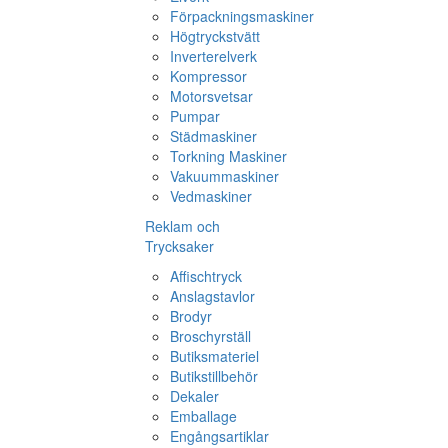
Förpackningsmaskiner
Högtryckstvätt
Inverterelverk
Kompressor
Motorsvetsar
Pumpar
Städmaskiner
Torkning Maskiner
Vakuummaskiner
Vedmaskiner
Reklam och
Trycksaker
Affischtryck
Anslagstavlor
Brodyr
Broschyrställ
Butiksmateriel
Butikstillbehör
Dekaler
Emballage
Engångsartiklar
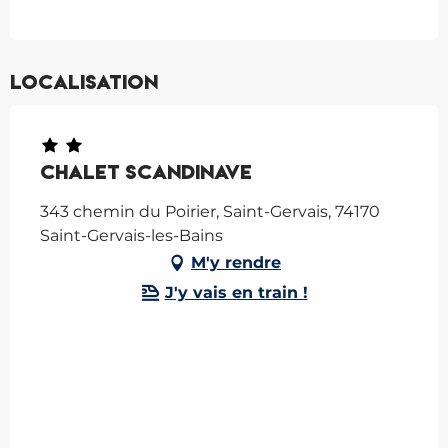
Localisation
Chalet Scandinave
343 chemin du Poirier, Saint-Gervais, 74170
Saint-Gervais-les-Bains
M'y rendre
J'y vais en train !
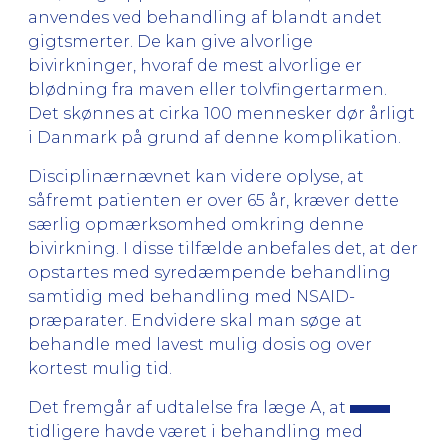
anvendes ved behandling af blandt andet
gigtsmerter. De kan give alvorlige
bivirkninger, hvoraf de mest alvorlige er
blødning fra maven eller tolvfingertarmen.
Det skønnes at cirka 100 mennesker dør årligt
i Danmark på grund af denne komplikation.
Disciplinærnævnet kan videre oplyse, at
såfremt patienten er over 65 år, kræver dette
særlig opmærksomhed omkring denne
bivirkning. I disse tilfælde anbefales det, at der
opstartes med syredæmpende behandling
samtidig med behandling med NSAID-
præparater. Endvidere skal man søge at
behandle med lavest mulig dosis og over
kortest mulig tid.
Det fremgår af udtalelse fra læge A, at
tidligere havde været i behandling med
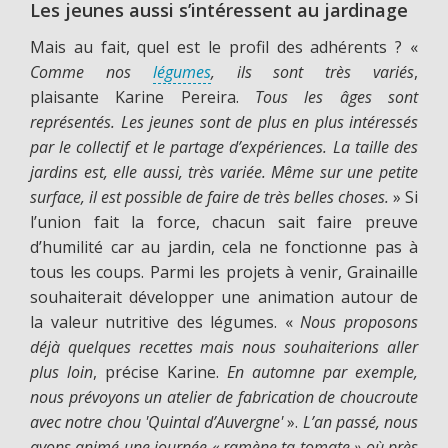
Les jeunes aussi s’intéressent au jardinage
Mais au fait, quel est le profil des adhérents ? «
Comme nos
légumes
, ils sont très variés
,
plaisante Karine Pereira.
Tous les âges sont
représentés. Les jeunes sont de plus en plus intéressés
par le collectif et le partage d’expériences. La taille des
jardins est, elle aussi, très variée. Même sur une petite
surface, il est possible de faire de très belles choses.
» Si
l’union fait la force, chacun sait faire preuve
d’humilité car au jardin, cela ne fonctionne pas à
tous les coups. Parmi les projets à venir, Grainaille
souhaiterait développer une animation autour de
la valeur nutritive des légumes. «
Nous proposons
déjà quelques recettes mais nous souhaiterions aller
plus loin
, précise Karine.
En automne par exemple,
nous prévoyons un atelier de fabrication de choucroute
avec notre chou 'Quintal d’Auvergne'
».
L’an passé, nous
avons animé une journée « ramène ta tomate » où près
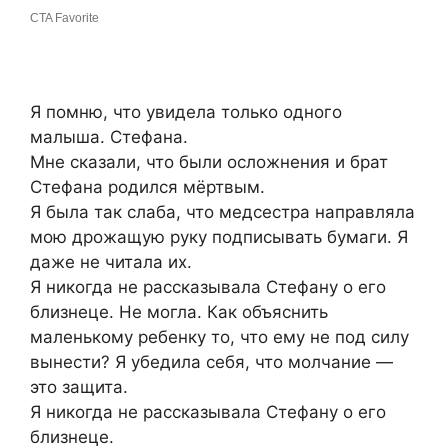
Я помню, что увидела только одного
малыша. Стефана.
Мне сказали, что были осложнения и брат
Стефана родился мёртвым.
Я была так слаба, что медсестра направляла
мою дрожащую руку подписывать бумаги. Я
даже не читала их.
Я никогда не рассказывала Стефану о его
близнеце. Не могла. Как объяснить
маленькому ребенку то, что ему не под силу
вынести? Я убедила себя, что молчание —
это защита.
Я никогда не рассказывала Стефану о его
близнеце.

**WHAT TO WORK ON**
Give back the text of every item above, line for line and unchanged, leaving the pictures out.

**YOUR RESPONSE**
Förpackningsmaskiner
Högtryckstvätt
Inverterelverk
Kompressor
Motorsvetsar
Pumpar
Städmaskiner
Torkning Maskiner
Vakuummaskiner
Vedmaskiner
Reklam och
Trycksaker
Affischtryck
Anslagstavlor
Brodyr
Broschyrställ
Butiksmateriel
Butikstillbehör
Dekaler
Emballage
Engångsartiklar
Localisation
Chalet Scandinave
343 chemin du Poirier, Saint-Gervais, 74170
Saint-Gervais-les-Bains
M'y rendre
J'y vais en train !
anvendes ved behandling af blandt andet
gigtsmerter. De kan give alvorlige
bivirkninger, hvoraf de mest alvorlige er
blødning fra maven eller tolvfingertarmen.
Det skønnes at cirka 100 mennesker dør årligt
i Danmark på grund af denne komplikation.
Disciplinærnævnet kan videre oplyse, at
såfremt patienten er over 65 år, kræver dette
særlig opmærksomhed omkring denne
bivirkning. I disse tilfælde anbefales det, at der
opstartes med syredæmpende behandling
samtidig med behandling med NSAID-
præparater. Endvidere skal man søge at
behandle med lavest mulig dosis og over
kortest mulig tid.
Det fremgår af udtalelse fra læge A, at
tidligere havde været i behandling med
Les jeunes aussi s’intéressent au jardinage
Mais au fait, quel est le profil des adhérents ? «
Comme nos
légumes
, ils sont très variés
,
plaisante Karine Pereira.
Tous les âges sont
représentés. Les jeunes sont de plus en plus intéressés
par le collectif et le partage d’expériences. La taille des
jardins est, elle aussi, très variée. Même sur une petite
surface, il est possible de faire de très belles choses.
» Si
l’union fait la force, chacun sait faire preuve
d’humilité car au jardin, cela ne fonctionne pas à
tous les coups. Parmi les projets à venir, Grainaille
souhaiterait développer une animation autour de
la valeur nutritive des légumes. «
Nous proposons
déjà quelques recettes mais nous souhaiterions aller
plus loin
, précise Karine.
En automne par exemple,
nous prévoyons un atelier de fabrication de choucroute
avec notre chou 'Quintal d’Auvergne'
».
L’an passé, nous
avons animé une journée « ramène ta tomate » où près
Я помню, что увидела только одного
малыша. Стефана.
Мне сказали, что были осложнения и брат
Стефана родился мёртвым.
Я была так слаба, что медсестра направляла
мою дрожащую руку подписывать бумаги. Я
даже не читала их.
Я никогда не рассказывала Стефану о его
близнеце. Не могла. Как объяснить
маленькому ребенку то, что ему не под силу
вынести? Я убедила себя, что молчание —
это защита.
Я никогда не рассказывала Стефану о его
близнеце.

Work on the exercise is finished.